- Education: Dartmouth College Stanford University
- Scientific career
- Fields: Cognitive psychology
- Workplaces: Tufts University
- Doctoral advisor: Barbara Tversky

= Holly A. Taylor =

American psychologist

Holly Ann Taylor is an American cognitive psychologist. She is the Moses Hunt Professor of Psychology at Tufts University School of Arts and Sciences, where she has been a faculty member since 1994. Taylor's research focuses on mental models, spatial cognition, and how nutritional factors affect cognition. She was also a co-director of the Center for Applied Brain and Cognitive Sciences, a collaboration between Tufts and the U.S. Army.

== Education ==
Taylor received a B.A. in mathematics and statistics with a minor in psychology from Dartmouth College in 1987. She earned a Ph.D. in cognitive and experimental psychology from Stanford University in 1992. Her dissertation was titled "Who did what when? Memory organization of event descriptions." Barbara Tversky was Taylor's doctoral advisor.

#### [What to do]
1. Turn the paragraph of the Holly A. Taylor biography that begins "Taylor received a B.A." into a short list, keeping its main facts.
2. Resume the Holly A. Taylor biography after its final sentence.
The lines that follow are from a different source.

#### [Data lines]
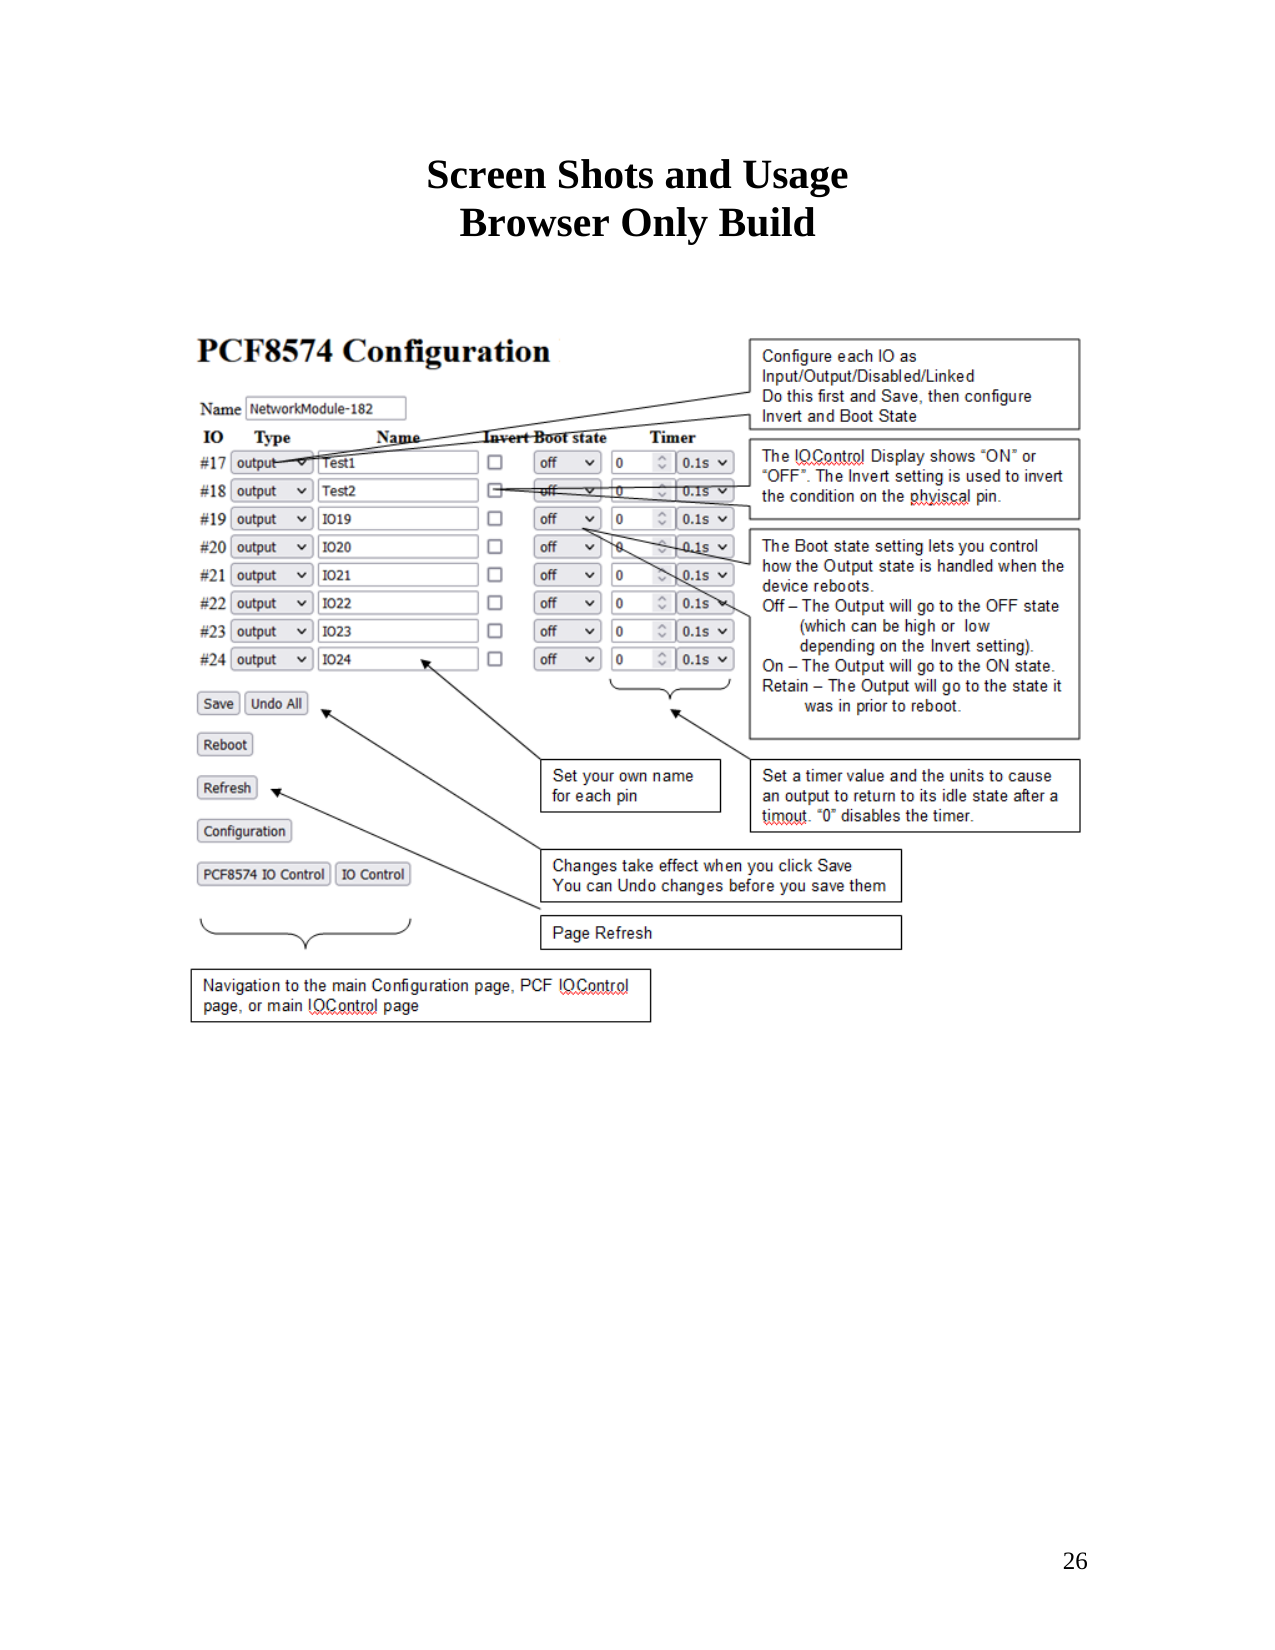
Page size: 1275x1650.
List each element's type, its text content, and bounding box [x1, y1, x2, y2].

#### [Outputs]
1.
- B.A. in mathematics and statistics, minor in psychology, Dartmouth College, 1987
- Ph.D. in cognitive and experimental psychology, Stanford University, 1992
- Dissertation: "Who did what when? Memory organization of event descriptions."
- Doctoral advisor: Barbara Tversky

2.
== Career ==
Taylor joined the faculty at Tufts University School of Arts and Sciences in 1994 as an assistant professor in the psychology department, holding this position from June 1994 to August 1999. She was promoted to associate professor in September 1999 and then to professor in September 2005. In October 2024, she was named the Moses Hunt Professor of Psychology. Taylor has held appointments in Tufts's School of Engineering within the department of mechanical engineering. She served as an adjunct professor from September 2014 to May 2021 and was appointed as a professor in that department on May 20, 2021.

=== Research ===
Taylor's research examines mental models. She is broadly interested in influences on human cognition, with a recurring focus on spatial cognition, education, and comprehension. Her work investigates how different information sources such as learning a campus by walking versus from a map as well as contexts, goals, and experiences influence the development and use of these mental models.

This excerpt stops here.